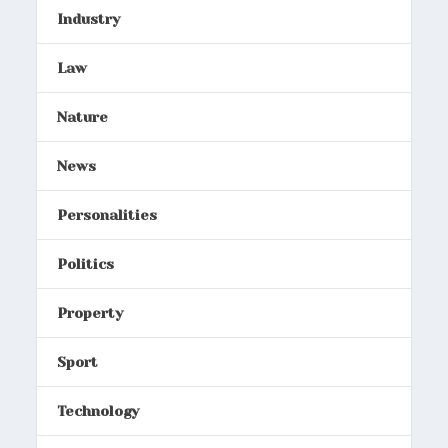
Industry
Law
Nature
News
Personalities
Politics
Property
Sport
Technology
****
**Exercise directions:** Copy out the text of the listing line for line, and leave the picture out of your answer.

**Response box:**
Industry
Law
Nature
News
Personalities
Politics
Property
Sport
Technology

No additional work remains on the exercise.